Britain is to get a "unified border force" to boost the fight against terrorism, the prime minister has said.
A "highly visible" uniformed force would bring together immigration and Customs officers, Gordon Brown said.
He also announced a review of allowing intercept evidence in court, and plans to raise from 28 days the time police can hold suspects without charge.
But the Tories and Lib Dems said any border force should include police officers, new resources and new powers.
Officers from the Border and Immigration Agency, Revenue and Customs and UKVisas will be brought together to create a "single primary checkpoint" for passport control and customs.
Outlining his counter-terrorism strategy to MPs, he said the cabinet secretary had been asked to report back by October on how to implement the proposal "very soon".
But Shadow Home Secretary David Davis told the BBC the proposal was "a bit less than met the eye" adding: "New uniforms do not make a new force."
And for the Lib Dems, Nick Clegg said it was "a border force lite without police powers or the incorporation of the transport police".
But Mr Brown said the new borders officers would have "immigration, customs and police powers to investigate and detain people suspected of immigration, customs and criminal offences".
He also said he wanted stronger measures to stop terrorism suspects arriving in the first place, through electronic screening of all passengers checking in and out of the UK.
All visa applicants would require biometric visas from March 2008 and the existing "e-borders scheme" would be expanded.
An "all-party consensus" on the use of intercept evidence in court and questioning of suspects after they have been charged would be sought.
But the government looks set to press ahead with attempts to extend the period for which terrorism suspects can be held without charge, beyond the current 28 day limit.
Mr Brown said one option was to double it to 56 days, subject to parliamentary scrutiny and a judge's approval.
He said there had been 15 attempted terrorist attacks on Britain since 2001 and 30 people had been convicted so far this year.
Ministers say it is right to consider extending it because of the increasing complexity of some plots - but the Tories, Lib Dems and some Labour backbenchers have opposed previous attempts to do so.
For the Lib Dems Mr Clegg said the idea of parliamentary oversight of any extension was "complete and utter nonsense".
"What is Parliament supposed to do when the police are detaining someone without charge? They won't be given privy to all the information so I'm afraid I think a lot of that is a bit of a fig leaf."
'Terrorist recruiter's dream'
Mr Davis also indicated that the Tories would continue to oppose the moves, unless there was any new evidence that it was necessary.
Amnesty International's Nicola Duckworth said locking people up for 56 days without charge "amounted to internment" which had "devastating consequences" in Northern Ireland in the 1970s.
And Liberty director Shami Chakrabarti said it would act as a "terrorist recruiter's dream".

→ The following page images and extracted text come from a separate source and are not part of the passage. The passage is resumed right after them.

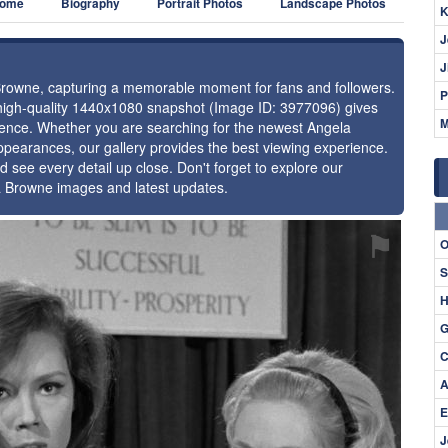
ome
Biography
Portrait Photos
Landscape Photos
K
J
J
 Browne, capturing a memorable moment for fans and followers.
P
 high-quality 1440x1080 snapshot (Image ID: 3977096) gives
M
resence. Whether you are searching for the newest Angela
ppearances, our gallery provides the best viewing experience.
d see every detail up close. Don't forget to explore our
la Browne images and latest updates.
⚑
O
S
H
G
C
A
E
J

Home Secretary Jacqui Smith told the BBC the government recognised the "very real concerns about liberty", but added that terrorist plots were becoming more complicated, more international and police were having to go through hundreds of discs, computers and house searches abroad.
"The weight of opinion, not just from us but from others, suggests that we may well be getting to the point where 28 days will not be long enough to have done that investigation and to have charged somebody in order that you can then bring them to a conviction."
Other proposals announced include:
Mr Brown also revealed that 900 shopping centres, sports centres and other venues where large numbers of people congregate had been assessed by counter-terrorism advisers.
And he said "additional protection" was needed for utility sites, crowded places and the national infrastructure, from roads and the railway to waterways.
Reviews on security measures at such sites would be on-going over the summer, he added.